Though Bednar, 44, said there is still plenty of time before camp opens in nearly three weeks, he admitted he is going to rely on the pieces currently in place in the short term while he gets the lay of the land of the team and the organization.

"It's probably not the ideal situation, but I'll probably rely heavily on the coaching staff in place and the management team and get into Denver as quick as possible and utilize everyone's expertise and their experience in those areas to help us get organized," said Bednar, referring to the quick turnaround with a new team.

"I'll spend my time familiarizing myself, and not only digging deeper on the players and the way we want to play, but talking with those guys and getting their expertise and opinions on things as we put our plan together going into training camp."
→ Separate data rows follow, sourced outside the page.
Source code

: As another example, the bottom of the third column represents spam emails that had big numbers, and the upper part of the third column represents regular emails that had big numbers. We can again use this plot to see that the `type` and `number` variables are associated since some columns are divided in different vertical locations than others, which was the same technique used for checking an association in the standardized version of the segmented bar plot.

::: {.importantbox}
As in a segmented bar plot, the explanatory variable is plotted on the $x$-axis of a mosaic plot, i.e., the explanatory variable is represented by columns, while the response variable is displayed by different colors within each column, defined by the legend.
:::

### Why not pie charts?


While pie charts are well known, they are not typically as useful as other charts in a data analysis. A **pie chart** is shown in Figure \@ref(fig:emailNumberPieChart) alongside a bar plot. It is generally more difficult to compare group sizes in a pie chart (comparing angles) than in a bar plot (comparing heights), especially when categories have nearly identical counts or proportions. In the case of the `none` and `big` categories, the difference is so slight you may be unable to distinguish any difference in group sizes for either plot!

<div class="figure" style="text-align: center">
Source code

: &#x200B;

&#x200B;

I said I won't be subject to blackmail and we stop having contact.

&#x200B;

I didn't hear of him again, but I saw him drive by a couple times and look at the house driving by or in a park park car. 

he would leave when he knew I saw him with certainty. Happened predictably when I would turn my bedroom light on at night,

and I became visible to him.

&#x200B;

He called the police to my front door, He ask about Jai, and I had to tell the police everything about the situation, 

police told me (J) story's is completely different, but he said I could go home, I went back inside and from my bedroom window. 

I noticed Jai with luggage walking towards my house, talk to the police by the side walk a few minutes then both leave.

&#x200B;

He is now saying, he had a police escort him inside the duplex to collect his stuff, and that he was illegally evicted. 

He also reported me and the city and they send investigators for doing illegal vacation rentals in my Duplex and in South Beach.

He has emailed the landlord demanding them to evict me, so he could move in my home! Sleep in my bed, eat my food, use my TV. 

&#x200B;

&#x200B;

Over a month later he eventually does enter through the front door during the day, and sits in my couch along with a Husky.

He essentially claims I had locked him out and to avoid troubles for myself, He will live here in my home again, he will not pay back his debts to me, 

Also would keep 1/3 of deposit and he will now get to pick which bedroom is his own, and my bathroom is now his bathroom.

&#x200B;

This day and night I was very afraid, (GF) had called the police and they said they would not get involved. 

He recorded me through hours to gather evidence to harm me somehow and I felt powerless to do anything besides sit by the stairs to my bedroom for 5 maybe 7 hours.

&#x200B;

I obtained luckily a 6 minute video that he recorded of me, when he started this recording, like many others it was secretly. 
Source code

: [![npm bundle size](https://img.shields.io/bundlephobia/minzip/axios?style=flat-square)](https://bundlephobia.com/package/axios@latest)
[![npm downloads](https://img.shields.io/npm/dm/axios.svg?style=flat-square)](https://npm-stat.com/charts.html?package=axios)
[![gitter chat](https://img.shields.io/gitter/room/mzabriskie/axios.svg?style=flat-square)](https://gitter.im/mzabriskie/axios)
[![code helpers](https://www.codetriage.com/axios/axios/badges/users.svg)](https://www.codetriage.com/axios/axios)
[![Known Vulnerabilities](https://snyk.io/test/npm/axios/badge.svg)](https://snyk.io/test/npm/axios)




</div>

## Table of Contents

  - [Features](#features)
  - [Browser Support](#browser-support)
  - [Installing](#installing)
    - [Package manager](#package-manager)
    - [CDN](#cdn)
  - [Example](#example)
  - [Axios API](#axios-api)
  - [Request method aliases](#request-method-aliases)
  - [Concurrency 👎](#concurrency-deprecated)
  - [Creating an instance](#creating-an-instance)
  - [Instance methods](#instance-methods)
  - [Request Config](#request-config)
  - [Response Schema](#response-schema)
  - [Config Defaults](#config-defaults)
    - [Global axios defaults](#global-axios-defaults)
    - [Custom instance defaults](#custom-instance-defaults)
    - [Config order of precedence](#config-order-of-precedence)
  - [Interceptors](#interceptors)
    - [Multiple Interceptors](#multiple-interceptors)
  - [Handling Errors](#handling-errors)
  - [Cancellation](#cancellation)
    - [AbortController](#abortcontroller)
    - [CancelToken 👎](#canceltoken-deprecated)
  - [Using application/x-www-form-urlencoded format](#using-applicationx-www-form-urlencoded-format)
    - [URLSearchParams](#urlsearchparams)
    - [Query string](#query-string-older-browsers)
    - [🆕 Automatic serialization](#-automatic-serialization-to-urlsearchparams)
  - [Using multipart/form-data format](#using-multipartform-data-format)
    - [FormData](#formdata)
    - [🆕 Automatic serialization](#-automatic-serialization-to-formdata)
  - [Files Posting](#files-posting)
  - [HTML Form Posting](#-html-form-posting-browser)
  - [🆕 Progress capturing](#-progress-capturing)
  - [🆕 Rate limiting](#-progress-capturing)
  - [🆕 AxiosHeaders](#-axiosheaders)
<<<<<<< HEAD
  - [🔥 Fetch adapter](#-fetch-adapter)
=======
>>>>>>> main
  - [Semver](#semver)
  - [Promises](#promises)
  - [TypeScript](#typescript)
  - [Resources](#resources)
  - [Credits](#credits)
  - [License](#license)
Finding a coach in August threw a wrench in the Avalanche's late-summer plans, but it proved to be an opportunity for Sakic to make one last tweak to the team before beginning his fourth season at the helm.

There were still plenty of quality, NHL-caliber coaches available, and Sakic took his time and did his homework to find the right person for the job.

"We interviewed a lot of candidates, different candidates," Sakic revealed. "We interviewed some guys from the American Hockey League, some current NHL assistant coaches, some with head coach experience, and we wanted to do a different flavor to see the right fit for our organization. I liked Jared's track record. He won an [ECHL] championship, he just won the Calder Cup."

After narrowing his list of candidates to two individuals on Wednesday, Sakic got a good night's sleep to think it over one last time before feeling confident enough that Bednar was the right person for the job.

It ended up being a perfect hire for Sakic given Bednar's winning pedigree and the way his teams have played.

"I know from talking with a lot of different people that he is a very demanding coach but fair to the players. The players respect that. They play for him," Sakic said. "The way he likes his team to play the game, I think it is going to be a real good fit."

While the new Colorado coach never made it to the NHL as a player, he had worked his way through the minor-league system for nine professional seasons and won two championships. He helped the South Carolina Stingrays to the ECHL Kelly Cup in 1997 and 2001, and then won another tittle in 2009 as the head coach of the team after just two years on the job.

After moving to the AHL and spending three seasons as a head coach with the Peoria Rivermen and Springfield Falcons, he added another prize to his trophy case last year by leading Lake Erie on an impressive run that saw the club go 15-2 in the postseason and sweep the Western Conference Final and Calder Cup Final.

"I think the work that you put into the job helps you get to where you're going and where you would like to get to as a professional," Bednar said. "That goes with any line of work. I take this very seriously. I've been preparing for this my whole career, and I'm a competitor and that's what I put in on a daily basis. I worked extremely hard. I know our team will do the same thing."

The Yorkton, Saskatchewan, native is proud of where he has come from and is looking forward to what's ahead for him and his family.

"Having played a number of years in the minors, when I started coaching my ultimate goal was to get to the NHL and coach at the highest level and earn an opportunity to compete for a Stanley Cup," Bednar said. "That was my goal going into it. I worked real hard in trying to achieve those goals and this is another step in that direction. It is something that I take a lot of pride in and something I've worked very hard for. It hasn't been an overnight thing, it's taken some time, and I think all my stops along the way has helped prepared me for this."

Bednar's first NHL regular season game is just 51 days away.